◆ Document extract:
# you know you want it!



## Diablo (Dec 20, 2007)

Chibson no long waits! | Guitars | Windsor Region | Kijiji 

Gibson replica. Good pickups, but would need new pots, nut and tuners. Bridge is decent. Want that Les Paul? Want that les paul with a nice bookend headstock and still cost less than an ugly epi even after upgrades. Here is your chance! Slim neck very playable. See if your friends can tell. Regardless it looks beautiful on your wall. Probably has less flaws that real Gibsons these days  Nice green with zebra pups and cream pickguard....you know you want it! 500 OBO


----------



## colchar (May 22, 2010)

You gotta post that in the Chibson thread.


----------



## Always12AM (Sep 2, 2018)

It’s looks a lot better than what I’d expect, the board and neck and nut look like they have been well put together.

The colour isn’t my cup of tea, but that’s pretty subjective.


----------



## sulphur (Jun 2, 2011)

It looks like they are getting the headstock closer to the real thing.


----------



## BlueRocker (Jan 5, 2020)

Your friends will know if they're closer than 50 feet away.


----------



## aC2rs (Jul 9, 2007)

_"Regardless it looks beautiful on your wall." _

I doubt it would even make a good wall hanger.


----------



## Milkman (Feb 2, 2006)

Interesting word use.

I hear there are still people trying to pass off "replicas" of US $20 bills in some places.


----------



## aC2rs (Jul 9, 2007)

Milkman said:


> Interesting word use.
> 
> I hear there are still people trying to pass off "replicas" of US $20 bills in some places.


Very well stated.


----------



## 2manyGuitars (Jul 6, 2009)

I’ve done that many times, replied to these ads with “I’ll take it!! As long as I can pay you with “replica” $20 bills.”


----------

◆ Activity:
Answer these about the forum thread on the replica guitar listing:
(a) What asking price does the listing give?
(b) Which three parts does the listing say would need replacing?
(c) Within what distance does one reply say your friends will know?

(Collected data entries)
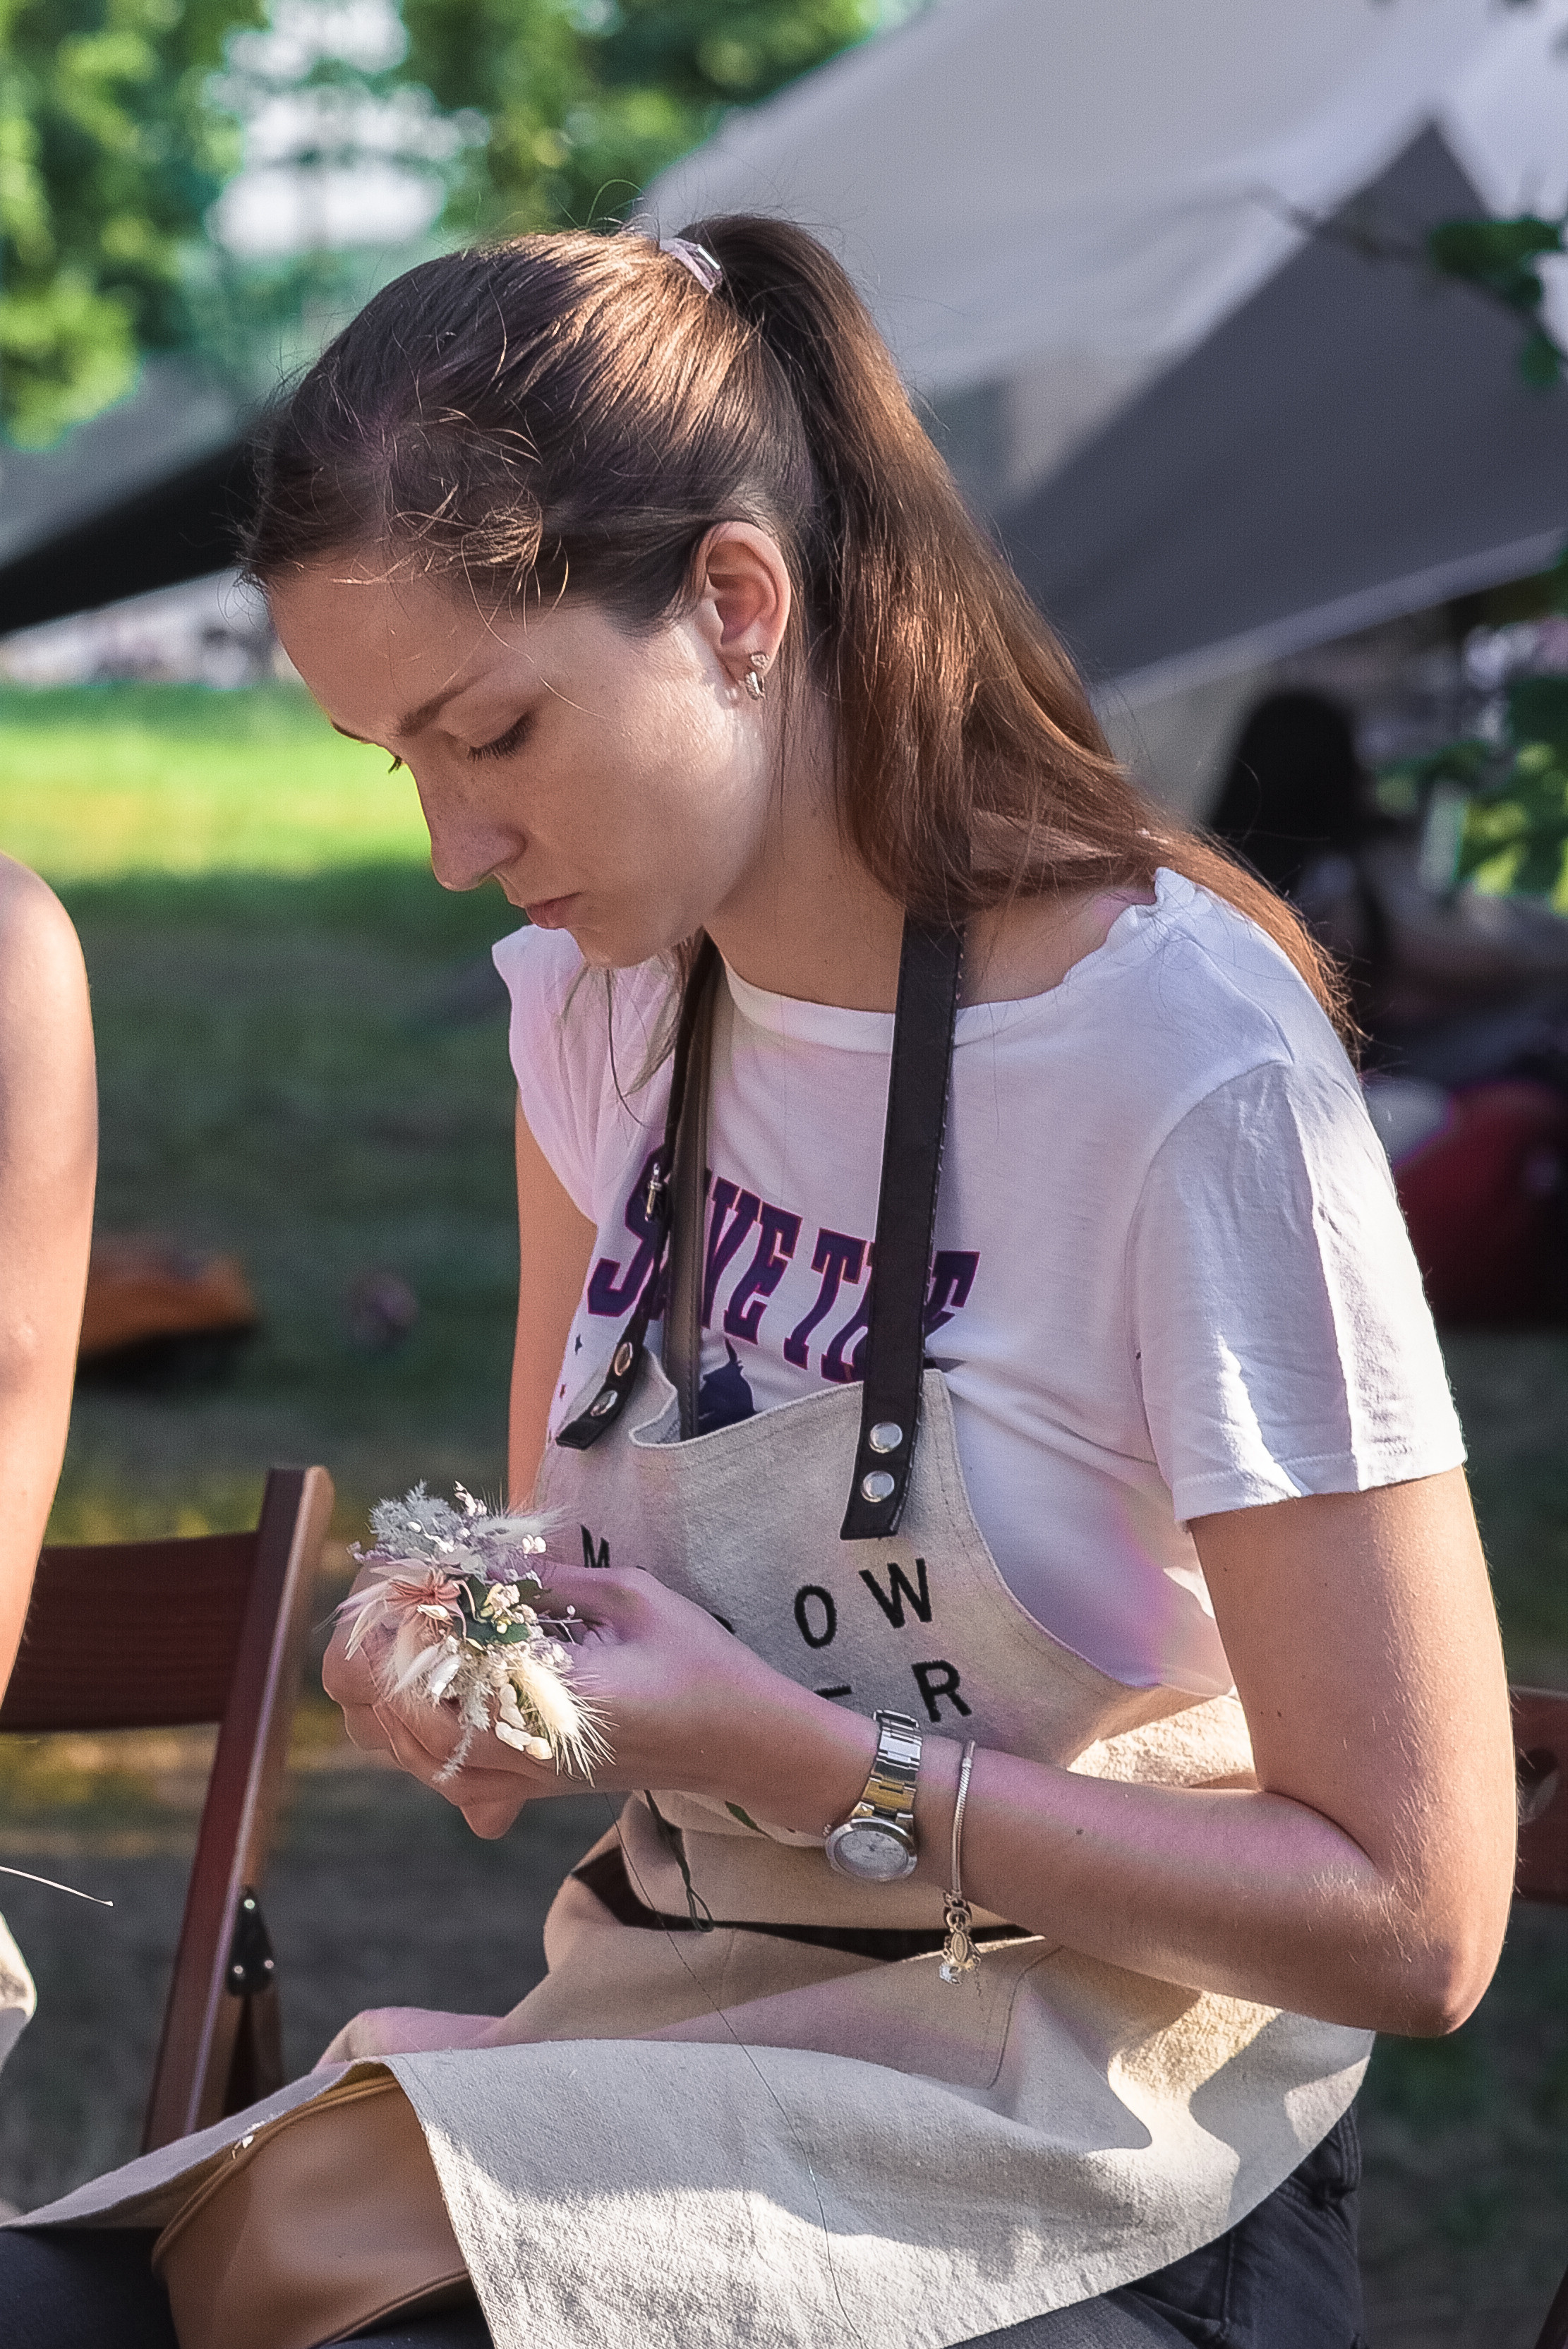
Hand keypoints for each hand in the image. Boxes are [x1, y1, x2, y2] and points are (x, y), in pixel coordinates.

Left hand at [323, 1559, 876, 1841]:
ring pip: (401, 1749)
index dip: (405, 1612)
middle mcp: (515, 1753)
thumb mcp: (628, 1596)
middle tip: (403, 1595)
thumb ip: (543, 1580)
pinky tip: (437, 1681)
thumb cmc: (698, 1664)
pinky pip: (438, 1771)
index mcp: (540, 1701)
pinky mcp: (522, 1790)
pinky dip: (414, 1727)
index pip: (427, 1664)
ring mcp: (515, 1780)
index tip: (418, 1570)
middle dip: (376, 1649)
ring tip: (412, 1629)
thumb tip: (473, 1556)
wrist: (744, 1743)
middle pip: (389, 1714)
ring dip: (387, 1686)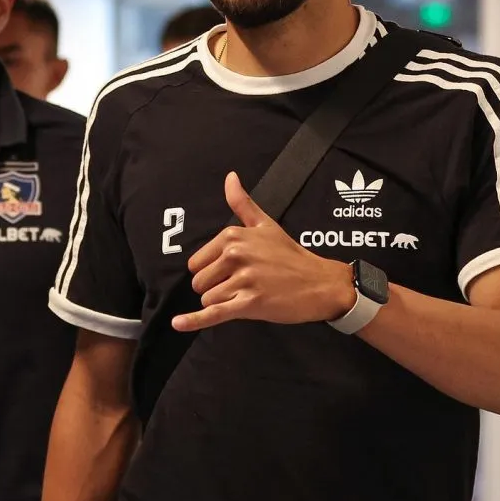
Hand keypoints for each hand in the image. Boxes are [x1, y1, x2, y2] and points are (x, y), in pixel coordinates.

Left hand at [172, 172, 354, 331]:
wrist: (320, 283)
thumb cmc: (291, 255)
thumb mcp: (265, 224)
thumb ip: (242, 202)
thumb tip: (230, 176)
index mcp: (233, 236)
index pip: (197, 262)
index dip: (212, 271)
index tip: (234, 271)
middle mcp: (236, 254)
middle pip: (200, 282)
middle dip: (216, 288)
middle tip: (244, 285)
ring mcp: (243, 280)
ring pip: (208, 299)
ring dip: (225, 303)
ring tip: (249, 295)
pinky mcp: (250, 303)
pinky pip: (214, 313)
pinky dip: (195, 320)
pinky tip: (179, 323)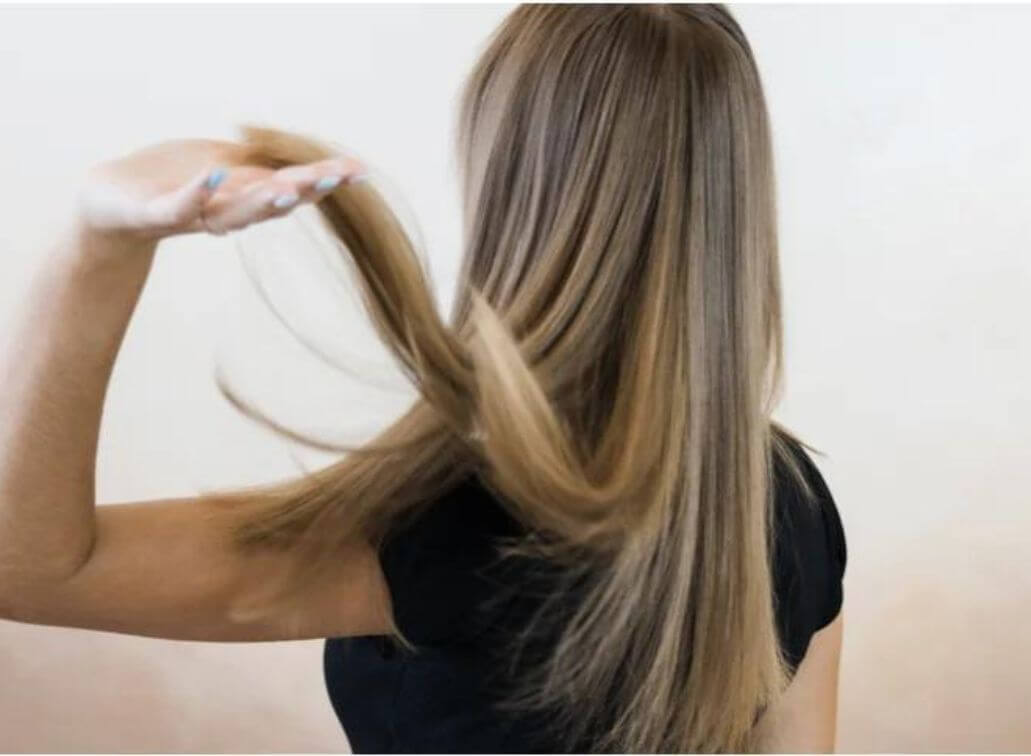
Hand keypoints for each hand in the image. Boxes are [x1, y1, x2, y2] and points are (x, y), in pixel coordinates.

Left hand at [74, 137, 365, 249]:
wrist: (108, 205)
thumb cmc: (170, 183)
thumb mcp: (223, 170)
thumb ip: (260, 172)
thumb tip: (311, 165)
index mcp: (246, 199)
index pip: (292, 189)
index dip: (326, 180)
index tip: (359, 170)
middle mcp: (227, 213)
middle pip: (271, 204)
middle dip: (301, 192)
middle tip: (330, 180)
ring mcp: (193, 216)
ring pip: (234, 213)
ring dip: (260, 201)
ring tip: (285, 186)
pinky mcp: (153, 213)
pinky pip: (179, 205)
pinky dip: (198, 193)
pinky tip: (213, 176)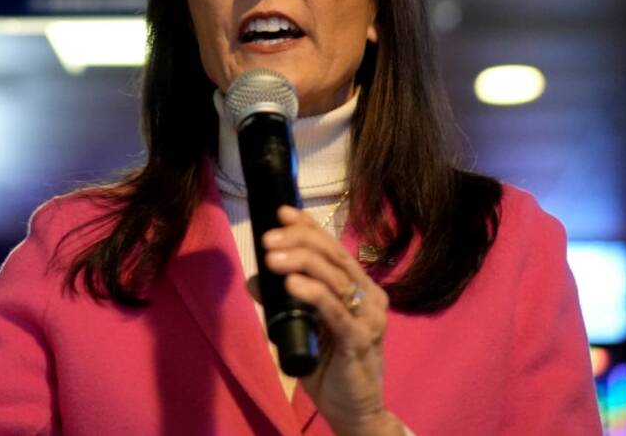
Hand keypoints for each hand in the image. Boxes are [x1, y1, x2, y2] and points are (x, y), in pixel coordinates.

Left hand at [257, 205, 406, 435]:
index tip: (282, 212)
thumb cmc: (331, 368)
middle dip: (299, 241)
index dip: (309, 227)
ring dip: (301, 262)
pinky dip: (312, 293)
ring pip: (335, 277)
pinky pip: (335, 309)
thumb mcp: (302, 328)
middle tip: (269, 238)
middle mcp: (370, 297)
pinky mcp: (359, 340)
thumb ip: (283, 303)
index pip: (334, 248)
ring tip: (272, 257)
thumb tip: (255, 279)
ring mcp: (368, 318)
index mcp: (360, 288)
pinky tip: (292, 284)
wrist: (356, 412)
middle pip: (334, 256)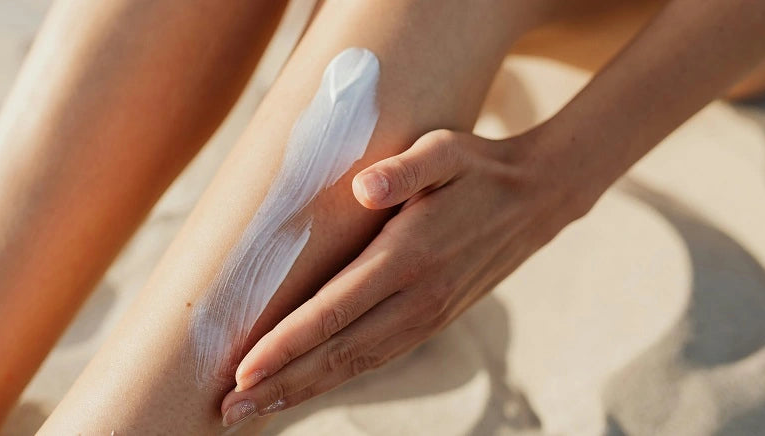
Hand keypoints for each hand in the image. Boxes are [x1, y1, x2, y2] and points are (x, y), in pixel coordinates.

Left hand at [220, 129, 588, 425]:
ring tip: (254, 409)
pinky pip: (376, 359)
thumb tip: (365, 186)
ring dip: (302, 391)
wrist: (537, 199)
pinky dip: (336, 379)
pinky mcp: (431, 321)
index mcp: (408, 257)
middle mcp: (417, 298)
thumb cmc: (478, 168)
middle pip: (337, 354)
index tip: (242, 371)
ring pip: (356, 366)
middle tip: (228, 409)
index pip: (334, 312)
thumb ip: (406, 169)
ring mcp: (427, 316)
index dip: (285, 345)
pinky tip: (306, 387)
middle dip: (279, 384)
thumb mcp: (446, 150)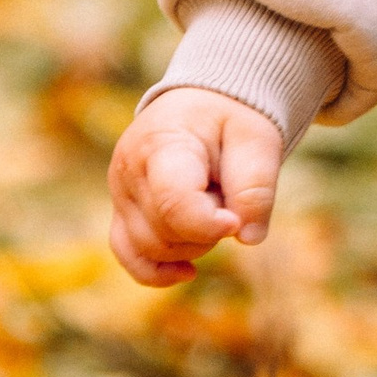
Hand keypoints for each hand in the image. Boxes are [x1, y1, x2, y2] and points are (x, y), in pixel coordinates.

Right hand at [107, 89, 284, 287]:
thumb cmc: (231, 119)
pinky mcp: (122, 212)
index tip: (235, 220)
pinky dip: (157, 271)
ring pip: (151, 249)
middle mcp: (128, 171)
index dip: (209, 225)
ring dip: (193, 244)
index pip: (172, 204)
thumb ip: (256, 186)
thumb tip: (248, 237)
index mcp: (160, 145)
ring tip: (211, 206)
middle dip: (207, 230)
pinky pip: (129, 255)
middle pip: (164, 233)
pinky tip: (188, 272)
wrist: (202, 104)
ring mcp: (120, 194)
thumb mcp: (256, 139)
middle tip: (226, 195)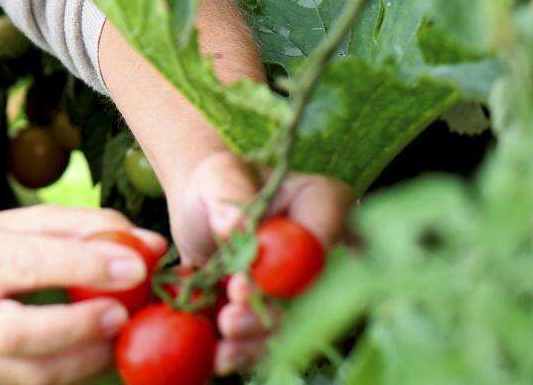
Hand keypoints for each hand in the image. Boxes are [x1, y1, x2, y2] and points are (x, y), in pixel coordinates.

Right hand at [0, 204, 167, 384]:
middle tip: (122, 313)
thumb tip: (150, 245)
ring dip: (85, 359)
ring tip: (119, 335)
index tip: (135, 264)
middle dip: (77, 326)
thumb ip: (83, 227)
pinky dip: (74, 373)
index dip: (84, 265)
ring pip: (29, 373)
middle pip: (16, 331)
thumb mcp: (17, 225)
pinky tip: (100, 352)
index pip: (27, 261)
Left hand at [168, 149, 353, 374]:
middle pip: (316, 293)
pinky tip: (223, 357)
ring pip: (298, 324)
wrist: (201, 213)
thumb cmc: (215, 184)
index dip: (287, 272)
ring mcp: (313, 286)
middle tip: (231, 320)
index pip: (323, 240)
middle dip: (274, 315)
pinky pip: (277, 340)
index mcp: (325, 204)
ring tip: (224, 339)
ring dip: (261, 340)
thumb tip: (233, 228)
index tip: (241, 286)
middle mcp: (331, 249)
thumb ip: (227, 198)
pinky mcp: (289, 313)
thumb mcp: (216, 176)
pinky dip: (250, 351)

◆ Your solution:
(a) 500 OBO
(b) The pots, nut and tuners
(c) 50 feet